BEGIN THE RECORDS

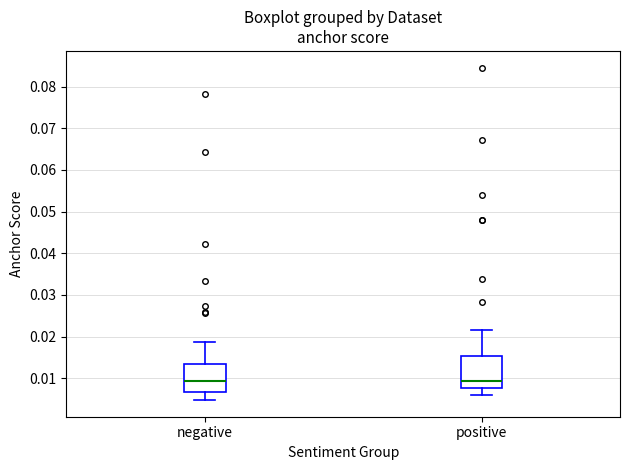

Reading left to right, read every box against the y-axis: the position of its median line, the range the box covers, and the ends of its whiskers. The values are not printed on the chart, so give them approximately, as read against the axis.

negative: median 0.009, box 0.007 to 0.013, whiskers 0.005 to 0.019
positive: median 0.009, box 0.008 to 0.015, whiskers 0.006 to 0.022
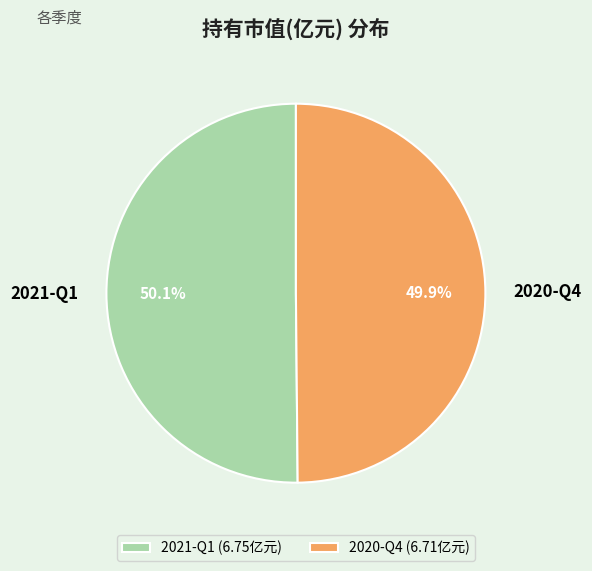

Do 2021-Q1 and 2020-Q4 together represent more than half of the pie?

Yes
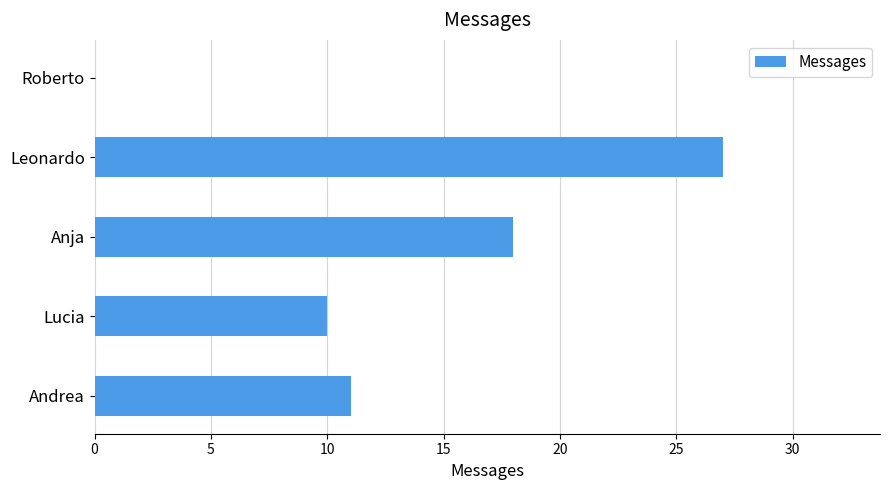

What is the sum of all values?

66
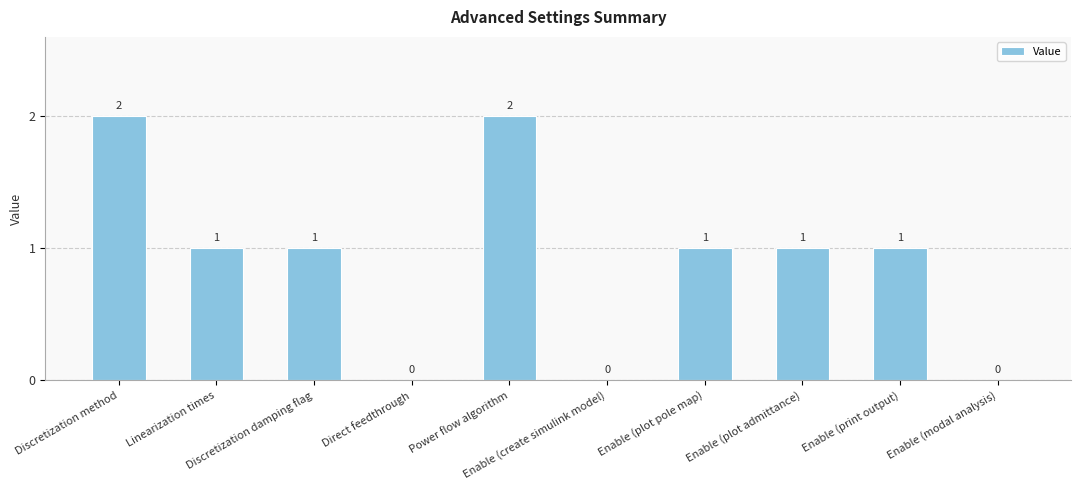

Reading left to right, extract all data points from this chart.

Discretization method=2	Linearization times=1	Discretization damping flag=1	Direct feedthrough=0	Power flow algorithm=2	Enable (create simulink model)=0	Enable (plot pole map)=1	Enable (plot admittance)=1	Enable (print output)=1	Enable (modal analysis)=0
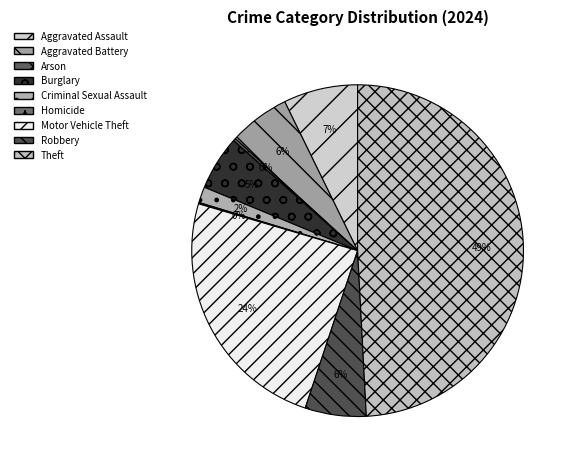

Combined, what portion of the pie is Theft and Aggravated Assault?

56.4%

END THE RECORDS

## THE PROBLEM
Copy all of the material above line for line, without changing any wording or figures. Leave out the pictures.

## ANSWER TO THIS EXERCISE
Reading left to right, read every box against the y-axis: the position of its median line, the range the box covers, and the ends of its whiskers. The values are not printed on the chart, so give them approximately, as read against the axis.

negative: median 0.009, box 0.007 to 0.013, whiskers 0.005 to 0.019
positive: median 0.009, box 0.008 to 0.015, whiskers 0.006 to 0.022

Do 2021-Q1 and 2020-Q4 together represent more than half of the pie?

Yes

What is the sum of all values?

66

Reading left to right, extract all data points from this chart.

Discretization method=2	Linearization times=1	Discretization damping flag=1	Direct feedthrough=0	Power flow algorithm=2	Enable (create simulink model)=0	Enable (plot pole map)=1	Enable (plot admittance)=1	Enable (print output)=1	Enable (modal analysis)=0

Combined, what portion of the pie is Theft and Aggravated Assault?

56.4%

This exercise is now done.